Passage shown:
[start]
Modeling micron size features

Modeling micron size features

(OP)
I am trying to do static thermal modeling of a box with the following dimensions:

W: 0.400mm
L: 1.500mm
T: 0.0035mm (3.5um)

One side of this box generates heat and flows to a big heat sink below at a fixed temp.  The big heat sink is much bigger (100x) than the heat source.

After many adjustments, COSMOS sucessfully created a mesh for the model.  However, when i apply a heat load on one of the surfaces of the little box, the heat fails to conduct to its adjacent surfaces.  I've tried setting bonded contacts, but the heat just wont flow.....

Any thoughts?

Thanks!
M.

My Specs: P4 2.4Ghz, 1GHz RAM, not very good video card (so sloooow......upgrading soon)

RE: Modeling micron size features

(OP)
Forgot to mention, the heat load is applied to a split surface on the box.  The width of the heat load surface is only 0.0053 mm in width..... very narrow!

I suspect somehow that's too small for the mesh to catch?

RE: Modeling micron size features


You might also investigate your problem by using the following relationship to calculate the required time step size:

L^2/(4.alpha)
where
L = element dimension or conducting length in heat flow direction
alpha = diffusivity = k/(ro.C)
[end]
Exercise set:
A - Condense the paragraph of the forum thread that begins "After many adjustments" into a short bulleted list that keeps its main facts.
B - Reproduce the forum thread between "Forgot to mention, the" and "width..... very narrow!", inclusive, updating "narrow" to "thin".
C - Decide whether each statement agrees with the forum thread. Answer yes or no for each, quoting the words of the thread that settle it.
(i) The heat sink is much larger than the heat source.
(ii) COSMOS was unable to mesh the model.
(iii) The heat load is applied to a split surface on the box.
You won't need the items to complete any of this.

Extracted items
[start]
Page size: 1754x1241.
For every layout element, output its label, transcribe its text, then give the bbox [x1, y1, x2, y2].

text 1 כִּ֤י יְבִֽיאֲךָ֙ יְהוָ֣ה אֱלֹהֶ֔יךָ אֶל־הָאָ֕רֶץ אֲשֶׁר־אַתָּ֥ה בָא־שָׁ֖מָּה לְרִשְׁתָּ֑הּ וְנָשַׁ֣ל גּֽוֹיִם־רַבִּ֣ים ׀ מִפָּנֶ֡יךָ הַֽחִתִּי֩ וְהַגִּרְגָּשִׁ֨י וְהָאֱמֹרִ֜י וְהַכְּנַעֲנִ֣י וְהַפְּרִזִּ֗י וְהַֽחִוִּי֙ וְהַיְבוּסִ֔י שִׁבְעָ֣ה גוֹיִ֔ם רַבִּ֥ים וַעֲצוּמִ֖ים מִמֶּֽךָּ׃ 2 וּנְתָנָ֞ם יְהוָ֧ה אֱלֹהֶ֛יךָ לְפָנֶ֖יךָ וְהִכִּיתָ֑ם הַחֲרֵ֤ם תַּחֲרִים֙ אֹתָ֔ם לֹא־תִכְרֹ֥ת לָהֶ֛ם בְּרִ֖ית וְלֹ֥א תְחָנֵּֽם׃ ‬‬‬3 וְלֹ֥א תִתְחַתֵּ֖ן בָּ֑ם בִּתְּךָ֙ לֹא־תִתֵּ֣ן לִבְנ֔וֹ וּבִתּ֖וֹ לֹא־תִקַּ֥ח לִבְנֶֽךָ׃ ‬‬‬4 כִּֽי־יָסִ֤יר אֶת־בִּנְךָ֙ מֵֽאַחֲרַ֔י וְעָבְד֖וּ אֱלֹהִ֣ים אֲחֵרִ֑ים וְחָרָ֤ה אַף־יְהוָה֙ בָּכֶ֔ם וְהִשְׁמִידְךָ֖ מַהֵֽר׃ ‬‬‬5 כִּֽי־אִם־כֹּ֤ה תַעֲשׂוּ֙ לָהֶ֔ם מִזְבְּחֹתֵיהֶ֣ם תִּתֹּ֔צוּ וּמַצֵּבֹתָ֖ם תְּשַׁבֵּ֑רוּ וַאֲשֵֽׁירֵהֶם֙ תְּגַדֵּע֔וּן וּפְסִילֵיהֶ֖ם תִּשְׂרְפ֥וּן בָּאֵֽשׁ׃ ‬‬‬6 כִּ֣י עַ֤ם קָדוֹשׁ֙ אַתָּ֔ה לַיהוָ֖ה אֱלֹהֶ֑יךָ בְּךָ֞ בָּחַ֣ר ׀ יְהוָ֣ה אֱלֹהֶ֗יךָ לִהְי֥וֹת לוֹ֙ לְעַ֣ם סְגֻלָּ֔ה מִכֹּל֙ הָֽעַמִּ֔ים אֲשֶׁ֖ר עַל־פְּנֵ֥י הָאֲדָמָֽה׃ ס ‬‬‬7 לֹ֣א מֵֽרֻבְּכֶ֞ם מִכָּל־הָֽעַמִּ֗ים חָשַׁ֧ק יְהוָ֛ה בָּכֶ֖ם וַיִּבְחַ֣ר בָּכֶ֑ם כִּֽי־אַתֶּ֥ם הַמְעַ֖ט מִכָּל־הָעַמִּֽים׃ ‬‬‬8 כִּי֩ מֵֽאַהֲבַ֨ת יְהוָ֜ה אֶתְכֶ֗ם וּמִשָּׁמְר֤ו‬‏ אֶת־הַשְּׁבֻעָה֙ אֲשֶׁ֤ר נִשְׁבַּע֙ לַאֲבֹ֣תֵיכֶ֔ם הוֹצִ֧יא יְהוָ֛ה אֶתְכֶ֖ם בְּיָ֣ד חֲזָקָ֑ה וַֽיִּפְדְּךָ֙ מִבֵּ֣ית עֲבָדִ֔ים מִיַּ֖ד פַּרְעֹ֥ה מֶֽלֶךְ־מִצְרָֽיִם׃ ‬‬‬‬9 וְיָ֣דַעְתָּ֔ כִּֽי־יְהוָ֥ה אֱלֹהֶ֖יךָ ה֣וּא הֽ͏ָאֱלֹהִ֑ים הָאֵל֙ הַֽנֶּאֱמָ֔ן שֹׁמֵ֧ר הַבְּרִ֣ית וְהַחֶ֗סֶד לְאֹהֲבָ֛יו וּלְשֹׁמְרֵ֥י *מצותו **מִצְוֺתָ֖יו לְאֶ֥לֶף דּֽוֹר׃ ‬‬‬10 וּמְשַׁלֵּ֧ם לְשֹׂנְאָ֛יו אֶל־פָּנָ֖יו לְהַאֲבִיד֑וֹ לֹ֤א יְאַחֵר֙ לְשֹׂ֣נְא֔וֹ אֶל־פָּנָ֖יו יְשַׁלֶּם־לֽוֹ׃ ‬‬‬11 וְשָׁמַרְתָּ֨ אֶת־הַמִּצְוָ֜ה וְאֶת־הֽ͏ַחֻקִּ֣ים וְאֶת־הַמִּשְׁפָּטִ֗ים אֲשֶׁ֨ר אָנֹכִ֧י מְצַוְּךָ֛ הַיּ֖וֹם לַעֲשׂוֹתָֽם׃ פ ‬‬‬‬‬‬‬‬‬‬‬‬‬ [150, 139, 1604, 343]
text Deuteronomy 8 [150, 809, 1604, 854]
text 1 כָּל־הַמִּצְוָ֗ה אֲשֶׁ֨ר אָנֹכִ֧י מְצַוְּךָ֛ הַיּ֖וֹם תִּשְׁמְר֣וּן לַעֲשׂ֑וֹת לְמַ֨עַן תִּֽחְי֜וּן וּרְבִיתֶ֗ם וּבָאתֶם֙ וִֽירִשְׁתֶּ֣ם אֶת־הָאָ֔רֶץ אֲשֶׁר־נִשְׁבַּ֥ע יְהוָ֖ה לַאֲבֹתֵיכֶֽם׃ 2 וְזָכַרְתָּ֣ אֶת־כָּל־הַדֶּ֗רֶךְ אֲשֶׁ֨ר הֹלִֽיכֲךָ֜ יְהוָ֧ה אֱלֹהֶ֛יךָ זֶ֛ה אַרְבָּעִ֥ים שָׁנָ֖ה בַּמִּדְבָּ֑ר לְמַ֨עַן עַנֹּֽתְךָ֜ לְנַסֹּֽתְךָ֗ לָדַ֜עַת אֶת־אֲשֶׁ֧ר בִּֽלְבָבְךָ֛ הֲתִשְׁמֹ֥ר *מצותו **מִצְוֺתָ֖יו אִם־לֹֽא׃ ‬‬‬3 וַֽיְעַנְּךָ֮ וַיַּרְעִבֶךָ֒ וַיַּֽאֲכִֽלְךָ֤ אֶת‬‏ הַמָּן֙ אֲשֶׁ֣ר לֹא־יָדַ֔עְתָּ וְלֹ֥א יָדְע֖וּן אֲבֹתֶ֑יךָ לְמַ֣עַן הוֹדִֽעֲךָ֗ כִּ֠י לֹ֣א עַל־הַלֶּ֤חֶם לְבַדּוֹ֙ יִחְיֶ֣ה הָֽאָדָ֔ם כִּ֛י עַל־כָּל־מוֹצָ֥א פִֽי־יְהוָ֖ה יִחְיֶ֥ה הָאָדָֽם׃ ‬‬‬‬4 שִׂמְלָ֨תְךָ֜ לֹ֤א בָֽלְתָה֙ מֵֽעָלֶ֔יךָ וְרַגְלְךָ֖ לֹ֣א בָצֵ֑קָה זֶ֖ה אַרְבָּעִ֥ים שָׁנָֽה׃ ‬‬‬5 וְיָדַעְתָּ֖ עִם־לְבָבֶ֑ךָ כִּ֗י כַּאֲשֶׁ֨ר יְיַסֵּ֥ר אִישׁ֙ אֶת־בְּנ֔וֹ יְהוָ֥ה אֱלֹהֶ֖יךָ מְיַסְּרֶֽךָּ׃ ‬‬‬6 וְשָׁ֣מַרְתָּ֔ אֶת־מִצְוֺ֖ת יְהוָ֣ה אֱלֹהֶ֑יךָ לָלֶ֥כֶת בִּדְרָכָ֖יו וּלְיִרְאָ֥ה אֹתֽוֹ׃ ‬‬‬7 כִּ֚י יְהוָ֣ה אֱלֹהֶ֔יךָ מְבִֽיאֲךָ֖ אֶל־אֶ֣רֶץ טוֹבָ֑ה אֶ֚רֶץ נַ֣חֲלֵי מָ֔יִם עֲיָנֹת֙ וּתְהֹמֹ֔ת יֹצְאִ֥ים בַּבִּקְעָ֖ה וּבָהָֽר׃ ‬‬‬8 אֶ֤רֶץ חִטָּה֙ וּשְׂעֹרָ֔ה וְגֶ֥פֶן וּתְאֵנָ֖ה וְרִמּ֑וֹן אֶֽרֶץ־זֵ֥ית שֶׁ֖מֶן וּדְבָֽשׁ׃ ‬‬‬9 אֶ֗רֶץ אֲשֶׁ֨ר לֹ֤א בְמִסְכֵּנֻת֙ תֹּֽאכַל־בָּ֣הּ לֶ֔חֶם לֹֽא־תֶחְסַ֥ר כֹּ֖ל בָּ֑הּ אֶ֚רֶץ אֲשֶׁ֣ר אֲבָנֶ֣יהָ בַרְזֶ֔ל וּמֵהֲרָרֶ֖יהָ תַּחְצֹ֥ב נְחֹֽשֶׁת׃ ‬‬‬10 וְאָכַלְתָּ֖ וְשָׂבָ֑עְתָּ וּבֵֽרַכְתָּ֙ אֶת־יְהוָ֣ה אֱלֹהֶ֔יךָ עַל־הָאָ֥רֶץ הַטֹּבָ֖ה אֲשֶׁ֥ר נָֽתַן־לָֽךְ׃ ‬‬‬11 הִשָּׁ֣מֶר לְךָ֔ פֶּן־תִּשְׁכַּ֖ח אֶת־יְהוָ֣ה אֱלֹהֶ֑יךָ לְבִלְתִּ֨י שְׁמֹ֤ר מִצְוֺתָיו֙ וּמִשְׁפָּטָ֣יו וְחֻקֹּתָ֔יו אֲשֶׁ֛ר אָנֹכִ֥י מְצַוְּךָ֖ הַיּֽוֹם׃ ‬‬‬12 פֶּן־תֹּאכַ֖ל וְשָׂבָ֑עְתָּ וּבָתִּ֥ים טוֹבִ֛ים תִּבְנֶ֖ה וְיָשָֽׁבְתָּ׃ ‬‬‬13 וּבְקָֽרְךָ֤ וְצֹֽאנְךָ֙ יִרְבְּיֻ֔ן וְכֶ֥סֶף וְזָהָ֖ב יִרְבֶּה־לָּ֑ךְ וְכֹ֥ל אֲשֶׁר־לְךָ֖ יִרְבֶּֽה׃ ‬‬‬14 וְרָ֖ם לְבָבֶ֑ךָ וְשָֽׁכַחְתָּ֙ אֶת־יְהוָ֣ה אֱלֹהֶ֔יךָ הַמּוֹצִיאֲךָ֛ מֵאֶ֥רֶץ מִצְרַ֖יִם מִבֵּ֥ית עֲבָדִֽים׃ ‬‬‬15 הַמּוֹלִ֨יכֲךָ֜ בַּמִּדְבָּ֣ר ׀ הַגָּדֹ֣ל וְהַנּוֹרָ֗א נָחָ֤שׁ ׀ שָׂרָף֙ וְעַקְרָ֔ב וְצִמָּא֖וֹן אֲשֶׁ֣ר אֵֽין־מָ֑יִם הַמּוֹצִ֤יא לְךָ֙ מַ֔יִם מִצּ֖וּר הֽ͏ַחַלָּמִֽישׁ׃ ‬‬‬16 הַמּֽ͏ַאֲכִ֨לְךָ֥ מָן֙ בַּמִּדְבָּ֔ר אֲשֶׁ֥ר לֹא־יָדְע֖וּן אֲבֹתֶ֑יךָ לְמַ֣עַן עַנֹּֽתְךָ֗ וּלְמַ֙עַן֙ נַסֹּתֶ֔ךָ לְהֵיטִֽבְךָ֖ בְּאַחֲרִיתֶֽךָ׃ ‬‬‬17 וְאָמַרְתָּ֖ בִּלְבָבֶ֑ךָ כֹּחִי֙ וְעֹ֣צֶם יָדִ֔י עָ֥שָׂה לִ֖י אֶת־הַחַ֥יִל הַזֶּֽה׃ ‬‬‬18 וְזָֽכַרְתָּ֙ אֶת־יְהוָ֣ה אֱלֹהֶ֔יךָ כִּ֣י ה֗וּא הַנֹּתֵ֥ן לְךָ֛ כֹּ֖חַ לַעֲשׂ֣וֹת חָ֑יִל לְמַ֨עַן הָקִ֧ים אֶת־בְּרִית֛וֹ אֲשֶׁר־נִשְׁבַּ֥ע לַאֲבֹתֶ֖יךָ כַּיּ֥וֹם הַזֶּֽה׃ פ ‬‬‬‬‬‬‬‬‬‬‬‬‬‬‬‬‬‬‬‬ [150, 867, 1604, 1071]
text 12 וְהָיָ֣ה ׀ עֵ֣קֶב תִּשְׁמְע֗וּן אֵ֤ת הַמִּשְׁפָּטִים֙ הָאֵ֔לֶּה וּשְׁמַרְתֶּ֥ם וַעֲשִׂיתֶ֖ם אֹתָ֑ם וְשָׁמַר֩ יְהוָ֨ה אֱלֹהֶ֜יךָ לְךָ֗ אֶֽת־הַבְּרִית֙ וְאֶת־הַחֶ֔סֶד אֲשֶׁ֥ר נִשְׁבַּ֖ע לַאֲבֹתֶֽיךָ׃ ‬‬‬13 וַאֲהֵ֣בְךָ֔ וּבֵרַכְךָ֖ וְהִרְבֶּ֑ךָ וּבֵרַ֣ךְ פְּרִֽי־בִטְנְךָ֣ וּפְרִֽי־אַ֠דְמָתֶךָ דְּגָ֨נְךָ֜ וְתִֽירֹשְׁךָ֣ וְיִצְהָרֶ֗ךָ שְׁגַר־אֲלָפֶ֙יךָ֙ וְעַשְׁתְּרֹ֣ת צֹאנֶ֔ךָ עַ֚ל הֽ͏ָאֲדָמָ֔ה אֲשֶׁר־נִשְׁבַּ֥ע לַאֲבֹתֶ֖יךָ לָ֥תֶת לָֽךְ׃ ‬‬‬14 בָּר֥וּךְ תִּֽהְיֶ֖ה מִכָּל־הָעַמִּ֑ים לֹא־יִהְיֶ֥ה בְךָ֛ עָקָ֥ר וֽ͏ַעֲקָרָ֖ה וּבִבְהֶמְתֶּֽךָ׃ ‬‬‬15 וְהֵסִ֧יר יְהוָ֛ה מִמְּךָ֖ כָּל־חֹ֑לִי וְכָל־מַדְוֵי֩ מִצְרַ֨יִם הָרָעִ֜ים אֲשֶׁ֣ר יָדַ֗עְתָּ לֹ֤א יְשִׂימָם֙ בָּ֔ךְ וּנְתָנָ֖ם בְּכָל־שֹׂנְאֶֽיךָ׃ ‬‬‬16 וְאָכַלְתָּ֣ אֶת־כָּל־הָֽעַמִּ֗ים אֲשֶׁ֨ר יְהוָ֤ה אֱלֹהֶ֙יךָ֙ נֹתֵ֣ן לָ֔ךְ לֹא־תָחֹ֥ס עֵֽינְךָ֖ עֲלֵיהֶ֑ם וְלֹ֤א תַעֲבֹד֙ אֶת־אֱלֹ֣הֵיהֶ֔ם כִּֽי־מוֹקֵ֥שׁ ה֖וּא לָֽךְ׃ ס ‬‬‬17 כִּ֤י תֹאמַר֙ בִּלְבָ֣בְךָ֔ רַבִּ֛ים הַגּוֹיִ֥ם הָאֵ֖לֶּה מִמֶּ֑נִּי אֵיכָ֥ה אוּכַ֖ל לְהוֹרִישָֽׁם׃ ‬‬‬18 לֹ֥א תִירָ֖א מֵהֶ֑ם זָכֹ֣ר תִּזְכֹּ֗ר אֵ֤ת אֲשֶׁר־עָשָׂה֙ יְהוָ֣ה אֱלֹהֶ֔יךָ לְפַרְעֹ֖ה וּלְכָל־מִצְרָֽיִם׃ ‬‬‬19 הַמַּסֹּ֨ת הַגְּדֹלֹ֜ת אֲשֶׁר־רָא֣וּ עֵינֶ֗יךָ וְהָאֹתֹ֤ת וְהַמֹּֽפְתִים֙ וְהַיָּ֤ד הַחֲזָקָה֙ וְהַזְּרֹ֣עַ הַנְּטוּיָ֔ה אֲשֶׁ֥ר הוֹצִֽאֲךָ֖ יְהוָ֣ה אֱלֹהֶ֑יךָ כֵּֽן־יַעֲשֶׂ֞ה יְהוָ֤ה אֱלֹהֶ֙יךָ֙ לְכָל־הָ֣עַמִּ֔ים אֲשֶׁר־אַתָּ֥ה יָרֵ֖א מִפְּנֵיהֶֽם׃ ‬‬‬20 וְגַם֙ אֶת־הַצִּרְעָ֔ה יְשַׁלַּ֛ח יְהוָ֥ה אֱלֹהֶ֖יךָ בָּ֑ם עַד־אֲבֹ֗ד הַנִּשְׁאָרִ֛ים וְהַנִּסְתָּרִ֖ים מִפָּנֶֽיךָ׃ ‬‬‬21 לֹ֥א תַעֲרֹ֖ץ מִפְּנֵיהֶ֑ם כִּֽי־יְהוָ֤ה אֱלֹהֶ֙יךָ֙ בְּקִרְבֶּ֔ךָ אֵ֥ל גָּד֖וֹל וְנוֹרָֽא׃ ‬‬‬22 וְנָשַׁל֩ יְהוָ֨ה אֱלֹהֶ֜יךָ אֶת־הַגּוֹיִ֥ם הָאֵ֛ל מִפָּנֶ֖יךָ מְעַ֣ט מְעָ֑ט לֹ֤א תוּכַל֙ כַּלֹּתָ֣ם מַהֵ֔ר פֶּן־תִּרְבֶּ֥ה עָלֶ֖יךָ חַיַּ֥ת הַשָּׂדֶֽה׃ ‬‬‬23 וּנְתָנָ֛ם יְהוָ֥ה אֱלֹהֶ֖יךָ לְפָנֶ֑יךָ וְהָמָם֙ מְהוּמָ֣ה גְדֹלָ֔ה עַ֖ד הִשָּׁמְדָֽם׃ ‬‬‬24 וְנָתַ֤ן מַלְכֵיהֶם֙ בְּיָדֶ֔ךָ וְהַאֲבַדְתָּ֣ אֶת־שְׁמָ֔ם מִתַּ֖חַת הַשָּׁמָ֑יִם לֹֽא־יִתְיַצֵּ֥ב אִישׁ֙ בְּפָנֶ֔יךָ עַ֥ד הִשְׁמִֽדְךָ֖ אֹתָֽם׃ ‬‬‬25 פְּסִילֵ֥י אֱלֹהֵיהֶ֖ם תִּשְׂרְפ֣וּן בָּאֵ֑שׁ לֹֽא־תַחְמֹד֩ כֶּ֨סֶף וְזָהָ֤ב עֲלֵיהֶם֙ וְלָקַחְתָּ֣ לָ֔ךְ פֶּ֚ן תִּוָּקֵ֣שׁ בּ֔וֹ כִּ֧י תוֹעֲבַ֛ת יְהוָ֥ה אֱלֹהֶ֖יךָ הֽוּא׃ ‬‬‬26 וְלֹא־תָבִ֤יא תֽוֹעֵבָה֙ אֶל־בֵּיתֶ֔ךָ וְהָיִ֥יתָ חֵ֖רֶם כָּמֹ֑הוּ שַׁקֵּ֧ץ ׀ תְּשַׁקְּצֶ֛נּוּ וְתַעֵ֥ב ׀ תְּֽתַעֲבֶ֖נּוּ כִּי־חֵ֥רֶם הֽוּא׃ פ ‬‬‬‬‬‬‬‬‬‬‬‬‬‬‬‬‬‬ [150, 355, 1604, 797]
[end]
Answers for the tasks:
A -
- COSMOS created a mesh for the model after many adjustments.
- A heat load applied to one surface of the small box does not conduct to the adjacent surfaces.
- Setting bonded contacts did not make the heat flow.

B -
Forgot to mention, the heat load is applied to a split surface on the box.  The width of the heat load surface is only 0.0053 mm in width..... very thin!

C -
(i) Yes: "The big heat sink is much bigger (100x) than the heat source."
(ii) No: "COSMOS sucessfully created a mesh for the model."
(iii) Yes: "the heat load is applied to a split surface on the box."